Have You Forgotten to Market to Senior Customers?

Seniors Marketing

It’s easy to identify advertising that is directed to younger prospects; it’s trendy and often funny, it commonly has plenty of attitude, and it may take some time to identify the product or service being sold. Granted, younger generations seem to be less-severely affected by the virus and are eager to shop, but Baby Boomers still abound. They typically have money to spend, and they tend to be loyal customers.

If your marketing campaign is not considering seniors, then you might be letting go of an important source of sales. Here’s an introduction to this important generation and some suggestions on how to reach them.

First, Learn the Similarities and Differences

You don’t need a detailed psychological profile of seniors to sell to them; however, you should learn the key aspects of all generations. You also need to understand the key differences between selling to younger customers and attracting older generations. Here are just a few common things that you need to recognize in order to properly target your marketing message.

  • Shared interests: Baby Boomers want and need many of the same things as other generations. They’re not just looking for medical supplies and walkers. One example: CCN, a news site that reports on gaming and more, reports that just last year, about 50 million seniors played video games, thanks to smart phones, and this doesn’t count what’s happening due to the shutdown.
  • Practicality: Seniors tend to be more practical than “these kids today.” They are less likely to buy something just because it’s trendy, but when a new product will be useful, they will buy it. So, while they won’t be impressed by the touch-screen features on newer car models, I predict that they’ll be very attracted to affordable, well-proven autonomous vehicles that can keep them mobile and self-sufficient for a longer time period.
  • Respect: Older folks generally don’t need to be cool, but they don’t want to feel disrespected, either. Naturally, outright ageist insults are no-no’s. But, more subtle offenses can be just as bad. Sure, you can show an elderly individual lying on the floor, unable to call for help. But, it might be better to show an older individual enjoying the freedom of a nature hike while wearing a device that can call for help.

Choose All Appropriate Media and Platforms

Don’t assume that your elders only watch TV, read magazines, and listen to the radio. Certainly, the younger portion of the group spent their adult years in the computer age, which may explain why, according to Emarketer, about 60 percent of Boomers shop digitally, with the majority preferring PC-based shopping over more mobile devices.

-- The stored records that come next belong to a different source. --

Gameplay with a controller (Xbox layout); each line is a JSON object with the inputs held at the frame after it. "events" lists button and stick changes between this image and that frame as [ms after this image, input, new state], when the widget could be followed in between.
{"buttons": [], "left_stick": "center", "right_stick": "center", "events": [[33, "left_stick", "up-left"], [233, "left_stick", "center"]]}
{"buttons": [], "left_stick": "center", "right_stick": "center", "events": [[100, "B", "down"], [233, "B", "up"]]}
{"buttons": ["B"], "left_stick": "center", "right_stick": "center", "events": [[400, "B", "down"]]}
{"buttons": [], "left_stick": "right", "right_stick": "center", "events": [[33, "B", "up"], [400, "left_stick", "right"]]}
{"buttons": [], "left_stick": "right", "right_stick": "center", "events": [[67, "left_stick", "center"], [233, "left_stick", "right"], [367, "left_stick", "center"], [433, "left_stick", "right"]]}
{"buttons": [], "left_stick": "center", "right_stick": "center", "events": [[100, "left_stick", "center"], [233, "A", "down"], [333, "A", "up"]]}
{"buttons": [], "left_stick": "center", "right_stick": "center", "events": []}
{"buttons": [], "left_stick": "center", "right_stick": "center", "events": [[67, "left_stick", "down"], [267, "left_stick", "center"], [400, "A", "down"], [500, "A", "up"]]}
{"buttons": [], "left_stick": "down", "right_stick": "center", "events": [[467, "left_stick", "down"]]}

When possible, maintaining a digital presence for your business can attract seniors, when you offer easy-to-use shopping methods or offer digital coupons. Don’t forget to advertise on other relevant websites. AARP, for example, offers a variety of media options, from print to online.

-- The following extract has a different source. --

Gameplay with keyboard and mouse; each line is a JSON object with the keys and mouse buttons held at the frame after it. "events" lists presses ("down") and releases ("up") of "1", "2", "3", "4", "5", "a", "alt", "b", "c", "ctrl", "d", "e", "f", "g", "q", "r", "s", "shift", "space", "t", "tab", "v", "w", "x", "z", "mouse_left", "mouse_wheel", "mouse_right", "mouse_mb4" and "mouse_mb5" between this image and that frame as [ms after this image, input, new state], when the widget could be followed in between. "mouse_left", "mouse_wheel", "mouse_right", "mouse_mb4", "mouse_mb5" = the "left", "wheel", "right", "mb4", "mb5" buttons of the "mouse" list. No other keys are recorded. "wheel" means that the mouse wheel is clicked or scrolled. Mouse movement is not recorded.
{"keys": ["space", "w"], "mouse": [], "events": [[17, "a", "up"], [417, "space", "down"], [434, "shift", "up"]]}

Targeted use of social media advertising makes as much sense for attracting senior buyers as it does for Gen-X, as long as you choose wisely. Boomers will see ads placed on Facebook and LinkedIn. Of course, cat videos are popular for people of all ages, so ads on YouTube can be effective, as well. SnapChat and Tinder? Well, probably not so much.

Send the Right Message

People don’t lose their sense of humor when they get older, so a humorous message will often get their attention. But, if you want that attention to turn into business for your company, make sure that practicality is at the heart of your pitch because Boomers want to know what’s in it for them.

So, if you’re trying to get seniors into your smart phone store, you might capture their attention with smart phone images of seniors doing outrageous things. But, be sure to retain their attention by pointing out ease-of-use features and even large icons and other accessibility features.

Targeting a Boomer audience is just another content marketing angle. Put yourself in your prospective customer’s comfy shoes, and you’ll figure out how to accurately capture the interest of this potentially-lucrative market.

Present Varied Accessibility Options

Speaking of accessibility, make sure that your marketing message makes it easy to get in touch with you, whether it’s to answer questions or (hopefully) take an order. Online access can work well with this generation, but, make sure that phone access is also available.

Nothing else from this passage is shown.